# Remedial farrier Lancashire?



## spark56 (30 June 2014)

I'm looking for a remedial farrier in Lancashire. A few names have come up but I could really do with some recommendations (or otherwise). The ones that have been mentioned are Tony Kaye, Steven Hardaker, Andrew Shuttleworth, Red Rose Farriers/Craig D'Arcy and Paul Woodall.


----------



## Micky (30 June 2014)

Check your local vets as they will know of the remedial farriers in your area, how i found mine and he works with the vets when/if there is a problem, always handy!


----------



## spark56 (30 June 2014)

Micky said:



			Check your local vets as they will know of the remedial farriers in your area, how i found mine and he works with the vets when/if there is a problem, always handy! 

Click to expand...

Thanks, totally agree but my vets work with quite a few so it doesn't help narrow down the choice!


----------



## Janovich (1 July 2014)

Craig D'Arcy is mine and he is a remedial farrier as well as a barefoot farrier too!  He works closely with my vets and also contributes to their newsletter too on a regular basis.  Always on time for our appointments and if he's delayed for any reason, he'll call or text me which is a good thing in my books.

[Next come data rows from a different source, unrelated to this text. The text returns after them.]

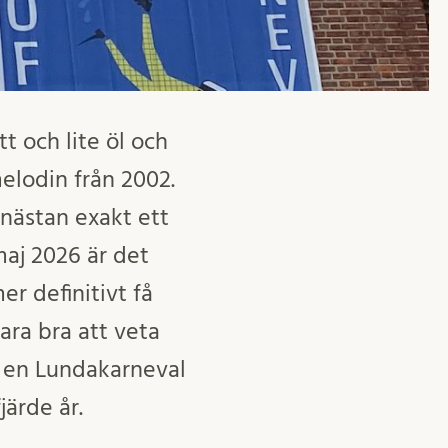
t och lite öl och
melodin från 2002.
 nästan exakt ett
maj 2026 är det
r definitivt få
vara bra att veta
t en Lundakarneval
järde år.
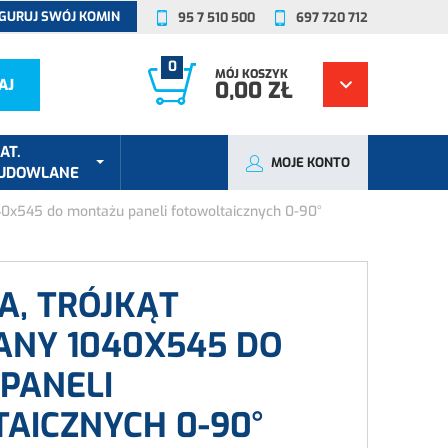
GURUJ SWÓJ KOMIN
95 7 510 500
697 720 712
0
MÓJ KOSZYK
AJ
0,00 ZŁ
AT.
MOJE KONTO
UDOWLANE
040x545 do montażu paneli fotowoltaicznych 0-90°
A, TRÓJKĄT
NY 1040X545 DO
PANELI
AICZNYCH 0-90°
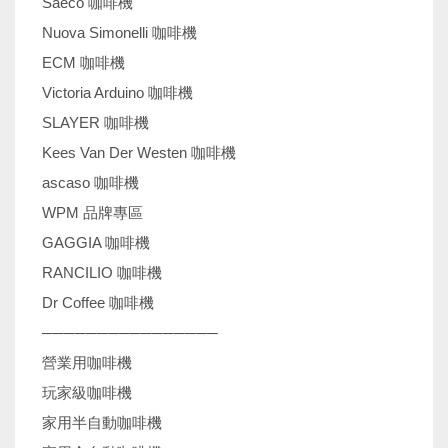
Saeco 咖啡機
Nuova Simonelli 咖啡機
ECM 咖啡機
Victoria Arduino 咖啡機
SLAYER 咖啡機
Kees Van Der Westen 咖啡機
ascaso 咖啡機
WPM 品牌專區
GAGGIA 咖啡機
RANCILIO 咖啡機
Dr Coffee 咖啡機
────────────────
營業用咖啡機
玩家級咖啡機
家用半自動咖啡機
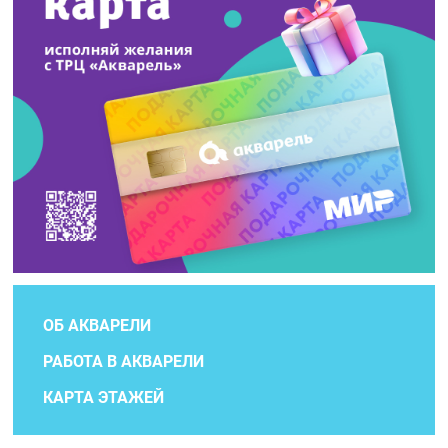
ОБ АКВАРЕЛИ
РАБОТА В АКВАРЕЛИ
КАРТА ЭТАЖЕЙ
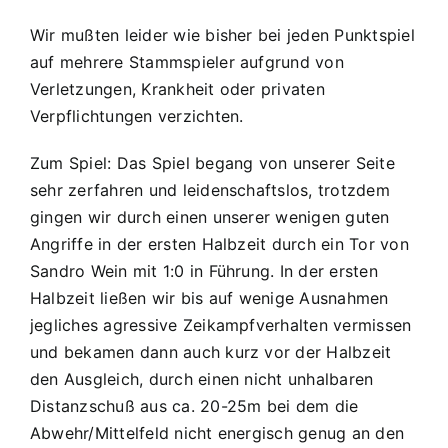
Wir mußten leider wie bisher bei jeden Punktspiel
auf mehrere Stammspieler aufgrund von
Verletzungen, Krankheit oder privaten
Verpflichtungen verzichten.
Zum Spiel: Das Spiel begang von unserer Seite
sehr zerfahren und leidenschaftslos, trotzdem
gingen wir durch einen unserer wenigen guten
Angriffe in der ersten Halbzeit durch ein Tor von
Sandro Wein mit 1:0 in Führung. In der ersten
Halbzeit ließen wir bis auf wenige Ausnahmen
jegliches agressive Zeikampfverhalten vermissen
und bekamen dann auch kurz vor der Halbzeit
den Ausgleich, durch einen nicht unhalbaren
Distanzschuß aus ca. 20-25m bei dem die
Abwehr/Mittelfeld nicht energisch genug an den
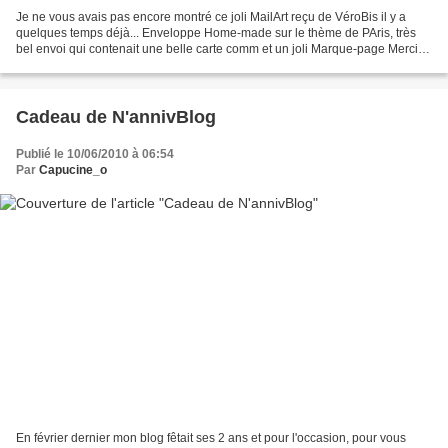
Je ne vous avais pas encore montré ce joli MailArt reçu de VéroBis il y a
quelques temps déjà... Enveloppe Home-made sur le thème de PAris, très
bel envoi qui contenait une belle carte comm et un joli Marque-page Merci
VéroBis pour tous ces échanges toujours...
Cadeau de N'annivBlog
Publié le 10/06/2010 à 06:54
Par
Capucine_o
En février dernier mon blog fêtait ses 2 ans et pour l'occasion, pour vous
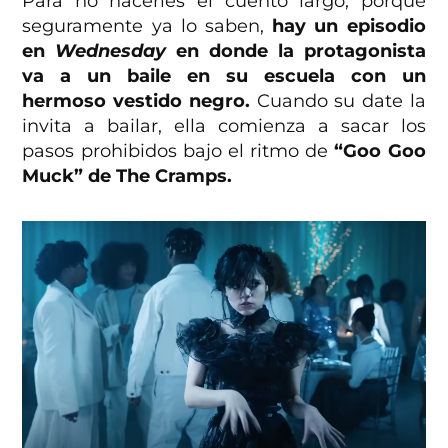
Para no hacerles el cuento largo, porque
seguramente ya lo saben,
hay un episodio
en
Wednesday
en donde la protagonista
va a un baile en su escuela con un
hermoso vestido negro.
Cuando su date la
invita a bailar, ella comienza a sacar los
pasos prohibidos bajo el ritmo de
“Goo Goo
Muck” de The Cramps.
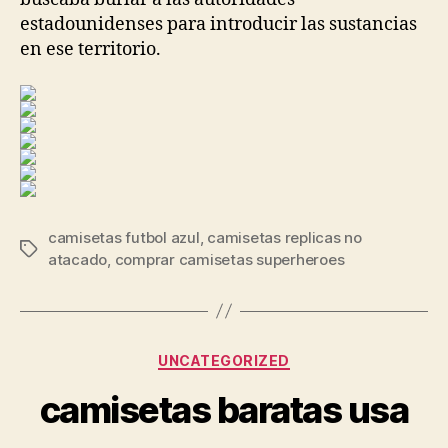
estadounidenses para introducir las sustancias
en ese territorio.
camisetas futbol azul
,
camisetas replicas no
Etiquetas
atacado
,
comprar camisetas superheroes
Categorías
UNCATEGORIZED
camisetas baratas usa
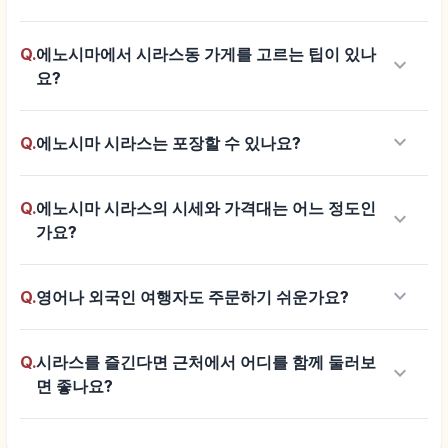
Q.
에노시마에서 시라스동 가게를 고르는 팁이 있나
keyboard_arrow_down
요?
keyboard_arrow_down
Q.
에노시마 시라스는 포장할 수 있나요?
Q.
에노시마 시라스의 시세와 가격대는 어느 정도인
keyboard_arrow_down
가요?
keyboard_arrow_down
Q.
영어나 외국인 여행자도 주문하기 쉬운가요?
Q.
시라스를 즐긴다면 근처에서 어디를 함께 둘러보
keyboard_arrow_down
면 좋나요?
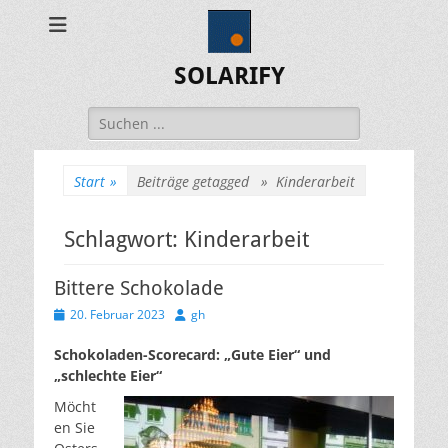
SOLARIFY
Suchen
nach:
Start
»
Beiträge getagged »
Kinderarbeit
Schlagwort:
Kinderarbeit
Bittere Schokolade
Veröffentlicht
Autor
20. Februar 2023
gh
am
Schokoladen-Scorecard: „Gute Eier“ und
„schlechte Eier“
Möcht
en Sie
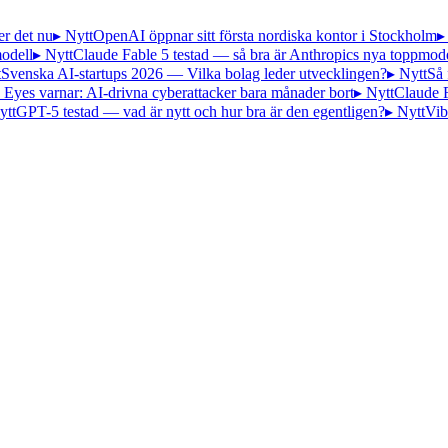
er det nu
▸ Nytt
OpenAI öppnar sitt första nordiska kontor i Stockholm
▸
odell
▸ Nytt
Claude Fable 5 testad — så bra är Anthropics nya toppmode
t
Svenska AI-startups 2026 — Vilka bolag leder utvecklingen?
▸ Nytt
Så 
 Eyes varnar: AI-drivna cyberattacker bara månader bort
▸ Nytt
Claude 
ytt
GPT-5 testad — vad är nytt och hur bra är den egentligen?
▸ Nytt
Vib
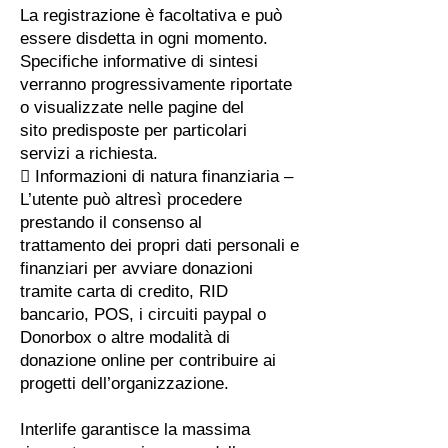
La registrazione è facoltativa e può
essere disdetta in ogni momento.
Specifiche informative di sintesi
verranno progressivamente riportate
o visualizzate nelle pagine del
sito predisposte per particolari
servizi a richiesta.
 Informazioni di natura finanziaria –
L’utente può altresì procedere
prestando il consenso al
trattamento dei propri dati personali e
finanziari per avviare donazioni
tramite carta di credito, RID
bancario, POS, i circuiti paypal o
Donorbox o altre modalità di
donazione online per contribuire ai
progetti dell’organizzazione.
Interlife garantisce la massima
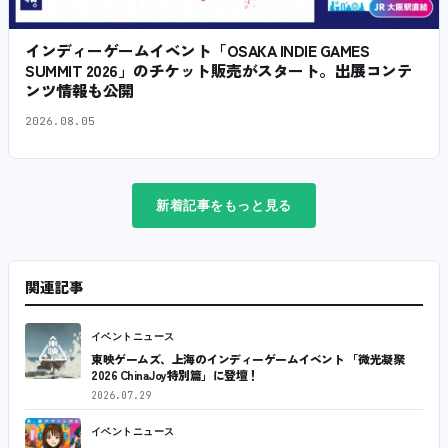
インディーゲームイベント「OSAKA INDIE GAMES
SUMMIT 2026」のチケット販売がスタート。出展コンテ
ンツ情報も公開
2026.08.05
新着記事をもっと見る
関連記事
イベントニュース
東映ゲームズ、上海のインディーゲームイベント 「微光凝聚
2026 ChinaJoy特別篇」に登壇！
2026.07.29
イベントニュース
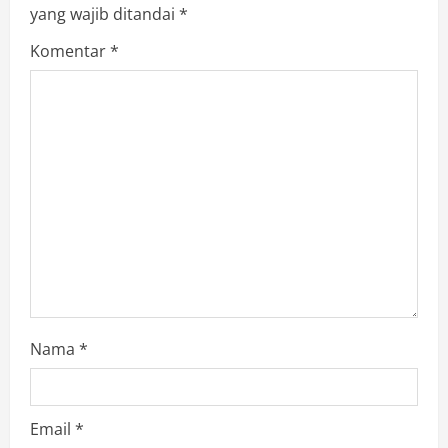
yang wajib ditandai
*
Komentar
*
Nama
*
Email
*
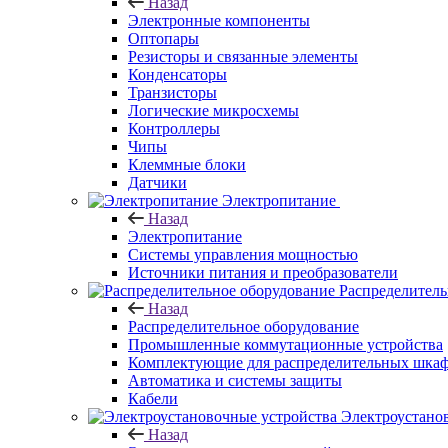
Назад
Электронные компоненты
Оптопары
Резисторы и связанные элементы
Конденсаторы
Транзисторы
Логические микросхемы
Контроллеры
Чипы
Клеммные блоки
Датчики
Электропитание
Назад
Электропитание
Системы управления мощностью
Источники питания и преобразователи
Распределитель
Назад
Распределительное оборудование
Промышленные коммутационные устройства
Комплектующие для распределительных шка
Автоматика и системы защиты
Кабели
Электроустано
Назад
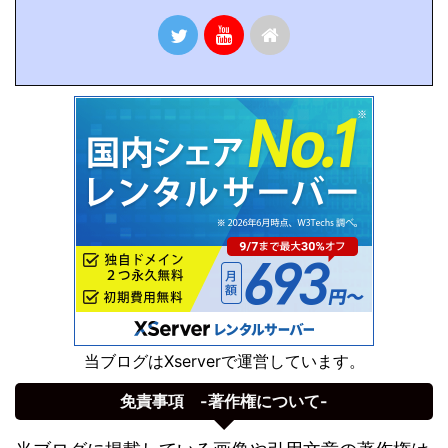
当ブログはXserverで運営しています。
免責事項 -著作権について-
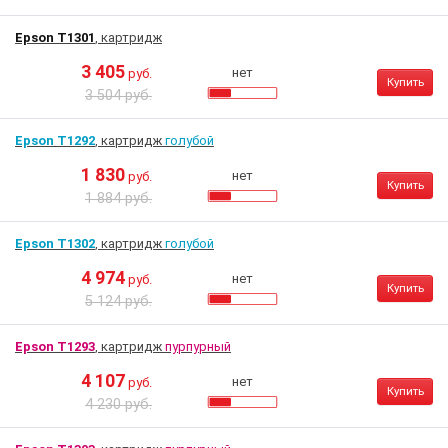
Epson T1301
, картридж
3 405
нет
руб.
Купить
3 504 руб.
Epson T1292
, картридж
голубой
1 830
нет
руб.
Купить
1 884 руб.
Epson T1302
, картридж
голубой
4 974
нет
руб.
Купить
5 124 руб.
Epson T1293
, картридж
пурпурный
4 107
нет
руб.
Купить
4 230 руб.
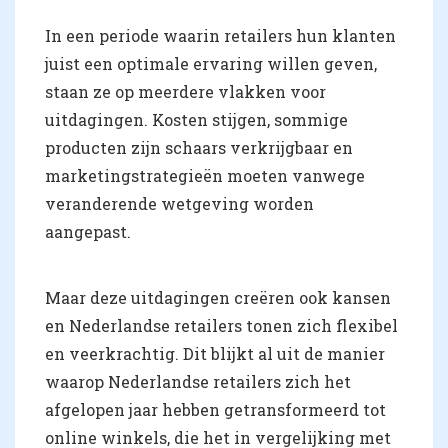
In een periode waarin retailers hun klanten
juist een optimale ervaring willen geven,
staan ze op meerdere vlakken voor
uitdagingen. Kosten stijgen, sommige
producten zijn schaars verkrijgbaar en
marketingstrategieën moeten vanwege
veranderende wetgeving worden
aangepast.
Maar deze uitdagingen creëren ook kansen
en Nederlandse retailers tonen zich flexibel
en veerkrachtig. Dit blijkt al uit de manier
waarop Nederlandse retailers zich het
afgelopen jaar hebben getransformeerd tot
online winkels, die het in vergelijking met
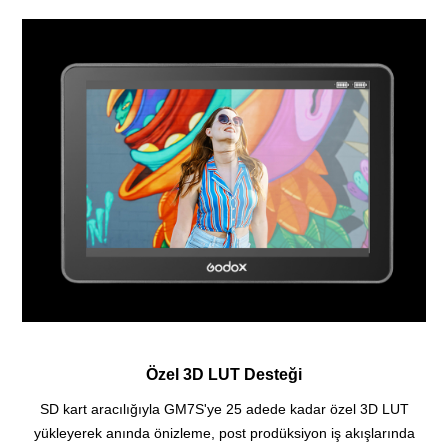
Özel 3D LUT Desteği
SD kart aracılığıyla GM7S'ye 25 adede kadar özel 3D LUT
yükleyerek anında önizleme, post prodüksiyon iş akışlarında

Craig has noticed that a lot more owners are now turning to barefoot than in previous years (which is great coz my lad is!).  It's nice to know I have a very 'broad minded' farrier


----------



## Annie B. (2 July 2014)

David Beardmore is fantastic treating two of my horses with extensive specialist remedial shoeing. He was recommended by Leahurst and Oakhill vets and is treating on two other yards local to me putting right work done by two of the farriers listed above with horses that have had their feet put out of balance.


----------



## spark56 (3 July 2014)

Thank you both for the feedback


----------